In his early work Wah wrote with great simplicity. For instance, the poetic epigram of Tree (1972) reads as follows: "Go to the forest, Tree / please wait for me there." In later works he moved from simplicity to complexity, from lucidity to density, and from defining things to finding things. Loki Is Buried at Smoky Creek (1980) bears an introduction by George Bowering that quotes Davey on Wah: "The concept which dominates Wah's writing is that the geographic and human particulars which immediately surround a man not only contain all place and all history but together form a place that is for that man the true centre of the cosmos." The poem "What to Do When You Get There" certainly conveys a sense of being somewhere, although it is not clear exactly where:

get into a corner or something
take the 90 degree horizon
and with what you still carry from your trip
put it together privately
...
laugh a little bit at the perspective
its large
and when things rise in you like this
come to the surface with a force of their own
then let them
sit in the warmth
be in the middle of the large

Wah received the Governor-General's award for poetry for his book Waiting for Saskatchewan (1985). Many readers regard the book as Wah's crowning achievement. This is only fitting because the prose and poetry of the book celebrate the poet's native province, its present and particularly its past. At the same time the poet reaches out in the book to embrace his own past. Born in Swift Current, Saskatchewan, the son of a Chinese immigrant, he explored and innovated until he had a sense of who he was and where he stood. The book is structured in the sense that sections are called "Haibun" and "Elite." In the former a passage of prose is followed by a haikulike line of poetry. Nostalgia for the everyday life of the 1960s is characteristic: "Someday I'll grow them, prairie hollyhocks again, / on a stucco wall." In the latter section, which is perhaps more powerful, there are prose impressions of everyday life in Swift Current. The lines of the poems move toward free association and are quite often difficult to follow, though one senses the hectic eloquence of the person in the act of uttering the words and making the right connections:

and the origins grandparents countries places converged
europe asia railroads carpenters nailed grain elevators
...
I want it back, wait in this snowblown winter night
for that latitude of itself its own largeness
my body to get complete
it still owes me, it does

"Out of Wah's synaptic leaps a wonderful new music springs, a source, primary materials every reader needs," noted bpNichol of the poems found in Wah's book Music at the Heart of Thinking (1987). Will the synapses continue to leap? It seems that the meaning of the poems is growing elusive. "No. 42" includes such lines as these:

Is that the flesh made word
or is that the flesh-made word?
 
Le mot juste or just tomatoes?
 
Telling you, you telling me, field waiting.
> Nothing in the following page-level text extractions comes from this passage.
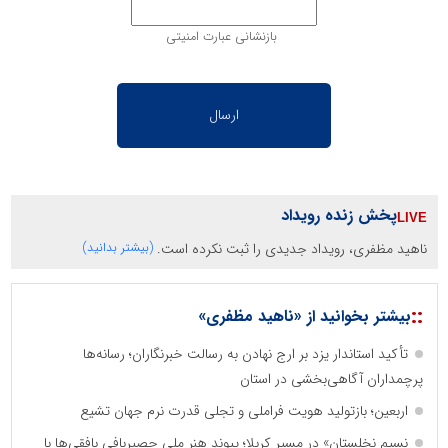
بازنشانی عبارت امنیتی
پخش زنده رویداد
ناهید مظفری، رویداد جدیدی را ثبت نکرده است.
(بیشتر بدانید)
::
بیشتر بخوانید از «ناهید مظفری»
تأکید استاندار یزد بر ارج نهادن به رسالت خبرنگاران؛ رسانه‌ها
پرچمداران آگاهی‌بخشی در استان
اربعین؛ بازتولید هویت فراملی و تجلی قدرت نرم جهان تشیع
نسیمِ نخلستان» در مسیرِ کربلا؛ پیوندِ هنرِ ملیِ حصیربافی بافقی‌ها با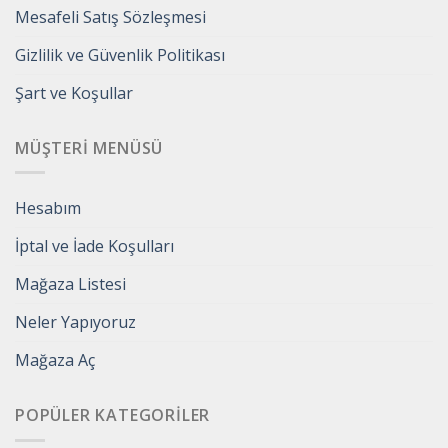
Mesafeli Satış Sözleşmesi
Gizlilik ve Güvenlik Politikası
Şart ve Koşullar
MÜŞTERI MENÜSÜ
Hesabım
İptal ve İade Koşulları
Mağaza Listesi
Neler Yapıyoruz
Mağaza Aç
POPÜLER KATEGORILER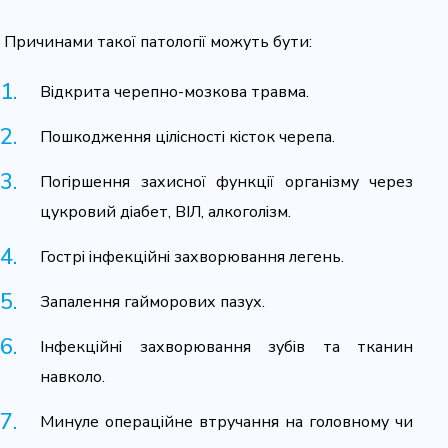
Причинами такої патології можуть бути:
Відкрита черепно-мозкова травма.
Пошкодження цілісності кісток черепа.
Погіршення захисної функції організму через
цукровий діабет, ВІЛ, алкоголізм.
Гострі інфекційні захворювання легень.
Запалення гайморових пазух.
Інфекційні захворювання зубів та тканин
навколо.
Минуле операційне втручання на головному чи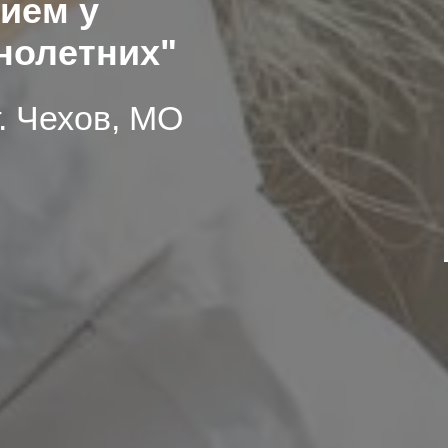
ием у
нолетних"
г. Чехов, МО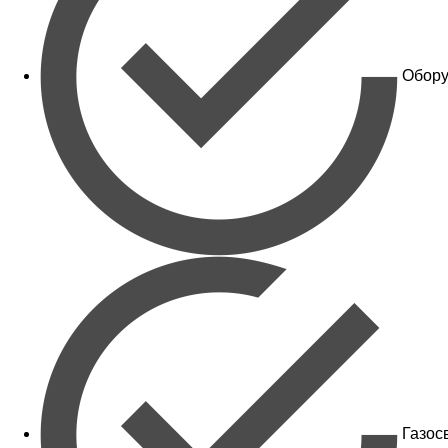
Обору
Газос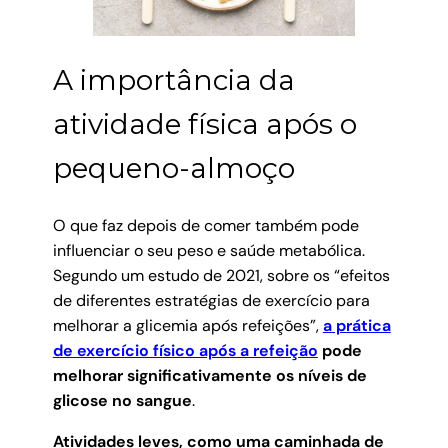
A importância da
atividade física após o
pequeno-almoço
O que faz depois de comer também pode
influenciar o seu peso e saúde metabólica.
Segundo um estudo de 2021, sobre os “efeitos
de diferentes estratégias de exercício para
melhorar a glicemia após refeições”,
a prática
de exercício físico após a refeição
pode
melhorar significativamente os níveis de
glicose no sangue
.
Atividades leves, como uma caminhada de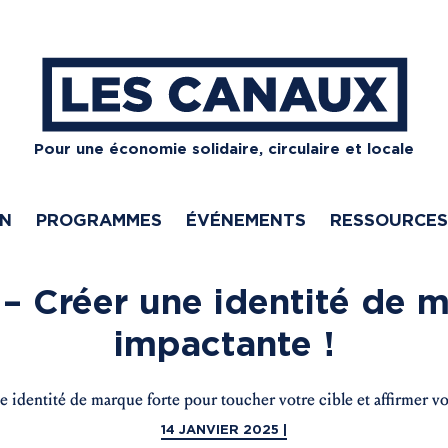
Pour une économie solidaire, circulaire et locale
ON
PROGRAMMES
ÉVÉNEMENTS
RESSOURCES
 – Créer une identité de 
impactante !
 identité de marque forte pour toucher votre cible et affirmer v
14 JANVIER 2025 |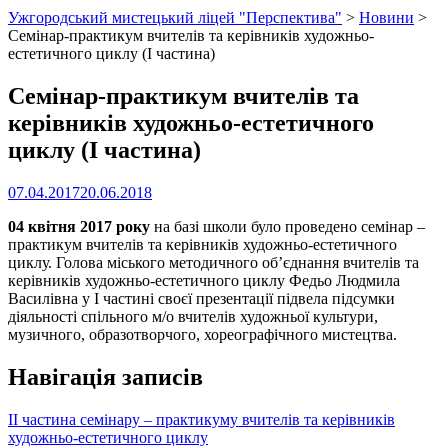
Ужгородський мистецький ліцей "Перспектива"
>
Новини
>
Семінар-практикум вчителів та керівників художньо-
естетичного циклу (І частина)
Семінар-практикум вчителів та
керівників художньо-естетичного
циклу (І частина)
07.04.2017
20.06.2018
04 квітня 2017 року
на базі школи було проведено семінар –
практикум вчителів та керівників художньо-естетичного
циклу. Голова міського методичного об’єднання вчителів та
керівників художньо-естетичного циклу Федьо Людмила
Василівна у І частині своєї презентації підвела підсумки
діяльності спільного м/о вчителів художньої культури,
музичного, образотворчого, хореографічного мистецтва.
Навігація записів
ІІ частина семінару – практикуму вчителів та керівників
художньо-естетичного циклу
Art as play? There are signs that Wah's later poems (now texts) are more theoretically based than are the earlier ones, which are derived from experience as well as theory. In "One Makes (the) Difference" in Alley Alley Home Free (1992), Wah writes as follows: "A text is a place where a labyrinth of continually revealing meanings are available, a place that offers more possibility than we can be sure we know, sometimes more than we know." What is worthwhile about Wah's work is the sense of someone who is straining to know more about himself and his portion of the earth.